The addition of VMware® technology into the surveillance storage solution provides exactly the IT management features that system administrators need. Managers can manage both IT and surveillance systems from a common management console called vCenter and introduce IT features such as failover, site disaster recovery and maintenance modes, into surveillance environments as they become needed. Now, managers can leverage the investment in IT management systems to view, protect and even migrate applications that exist in the surveillance side of the house. This is a much-needed set of capabilities that benefits all security application areas including video management system software, host access control software and PSIM control systems environments.

The combination of VMware technology with an IP SAN is particularly valuable to large-scale surveillance customers working to solve storage needs for transport, government, casino and enterprise projects. IP SANs leverage existing IT standards such as Ethernet, Windows and x86 technology, and recently adopted VMware as the latest standard in server virtualization. For the end customer, this addition of VMware to an IP SAN brings instant validation to IT managers looking to understand the unique requirements of security solutions. Other security requirements will continue to appear unique such as 100s of Terabytes of capacity, 100 percent write environments, streaming data workloads and always-on system requirements. But the introduction of IP SAN technology combined with VMware provides a well-understood infrastructure construct that addresses many IT concerns regarding manageability, reliability, performance and support. This is an especially important for surveillance customers who do not have the manpower to allocate additional staff to manage the system. As is common in today’s market, more and more users are leveraging the same amount of staff within their surveillance and IT departments, and therefore, solutions need to seamlessly fit into an existing infrastructure and be easy to administer. Also, the surveillance customer is typically not a storage administrator or expert, and some may not have IT departments to help manage the system. By offering a complete, user-friendly appliance, the user experience is simplified and more affordable.
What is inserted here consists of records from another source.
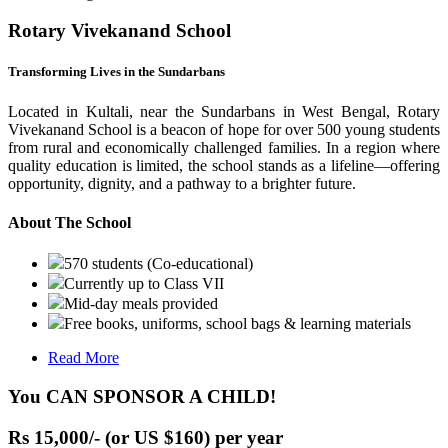
Rotary Vivekanand School
Transforming Lives in the Sundarbans
Located in Kultali, near the Sundarbans in West Bengal, Rotary
Vivekanand School is a beacon of hope for over 500 young students
from rural and economically challenged families. In a region where
quality education is limited, the school stands as a lifeline—offering
opportunity, dignity, and a pathway to a brighter future.
About The School
570 students (Co-educational)
Currently up to Class VII
Mid-day meals provided
Free books, uniforms, school bags & learning materials
Read More
You CAN SPONSOR A CHILD!
Rs 15,000/- (or US $160) per year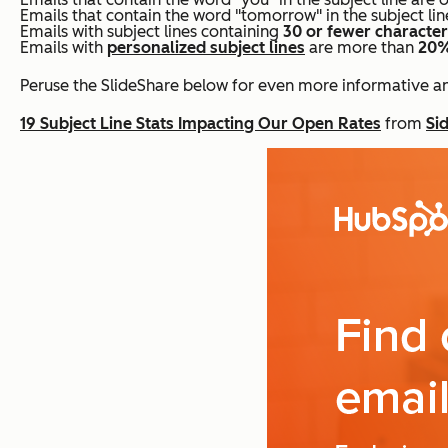
Emails that contain the word "tomorrow" in the subject l
Emails with subject lines containing
30 or fewer characte
Emails with
personalized subject lines
are more than
20%
Peruse the SlideShare below for even more informative and
19 Subject Line Stats Impacting Our Open Rates
from
Si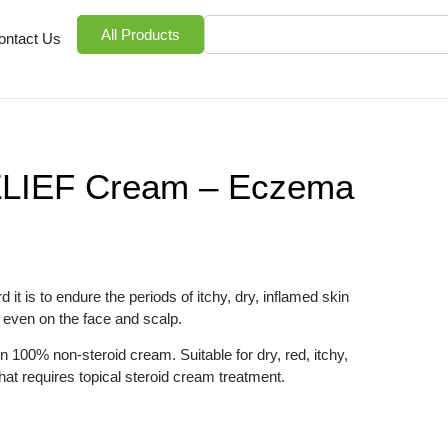
All Products
ontact Us
ZLIEF Cream – Eczema
it is to endure the periods of itchy, dry, inflamed skin
even on the face and scalp.
 100% non-steroid cream. Suitable for dry, red, itchy,
that requires topical steroid cream treatment.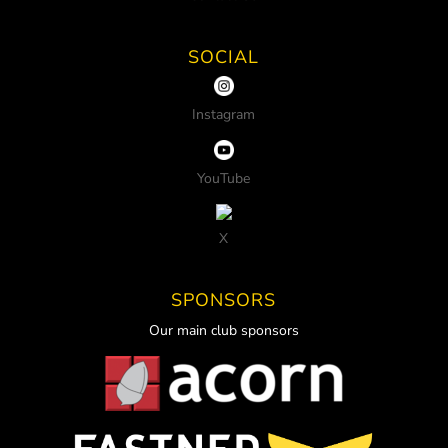
SOCIAL
Instagram
YouTube
X
SPONSORS
Our main club sponsors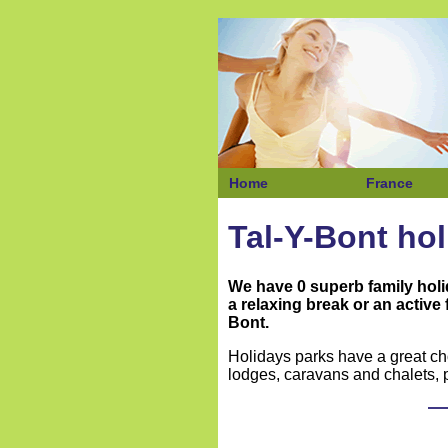
Home
France
Tal-Y-Bont ho
We have 0 superb family hol
a relaxing break or an active
Bont.
Holidays parks have a great ch
lodges, caravans and chalets, p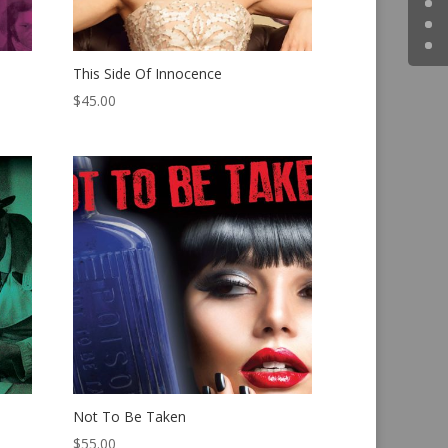
This Side Of Innocence
$
45.00
Not To Be Taken
$
55.00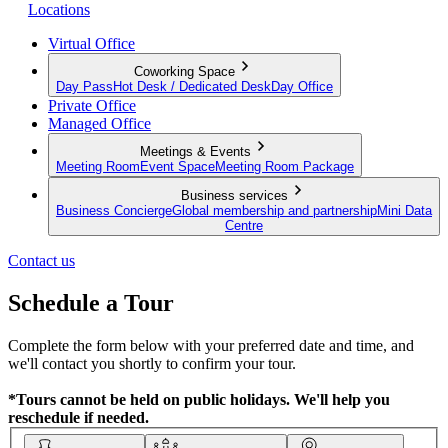
Locations
Virtual Office
Coworking Space
Day Pass
Hot Desk / Dedicated Desk
Day Office
Private Office
Managed Office
Meetings & Events
Meeting Room
Event Space
Meeting Room Package
Business services
Business Concierge
Global membership and partnership
Mini Data
Centre
Contact us
Schedule a Tour
Complete the form below with your preferred date and time, and
we'll contact you shortly to confirm your tour.
*Tours cannot be held on public holidays. We'll help you
reschedule if needed.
In addition to management leverage, VMware systems help ensure that systems are open systems compliant. VMware requires that systems pass system or storage tests before being listed as VMware Ready. Newer solutions are listed on both server and storage compatibility lists that are published and available to industry partners. This compatibility testing serves as a independent checkpoint for integrators to confirm the open system model is functioning correctly. Standards certification processes, such as HCL, are a benefit to integrators who are looking to streamline installations and reduce overall deployment costs.

Overall, the combination of these functions allow security end users to get more ‘buy-in’ from internal IT groups when deploying IP SANs with VMware support. The recent introduction of VMware technology into IP SAN solutions should speed up the convergence of IT and physical security technologies while allowing the unique requirement of the security segment to be met. Reducing IT resistance to security-specific products will speed new product adoption and drive business for the systems integrator that is on the lookout for new revenue opportunities.

Customer expectations of video quality and storage reliability are rising and driving a huge increase in infrastructure needed to support security operations. The use of newer IP SAN technologies combined with VMware technology will simplify manageability of converged systems and reduce friction from IT staff who are unfamiliar with the unique requirements of video surveillance storage.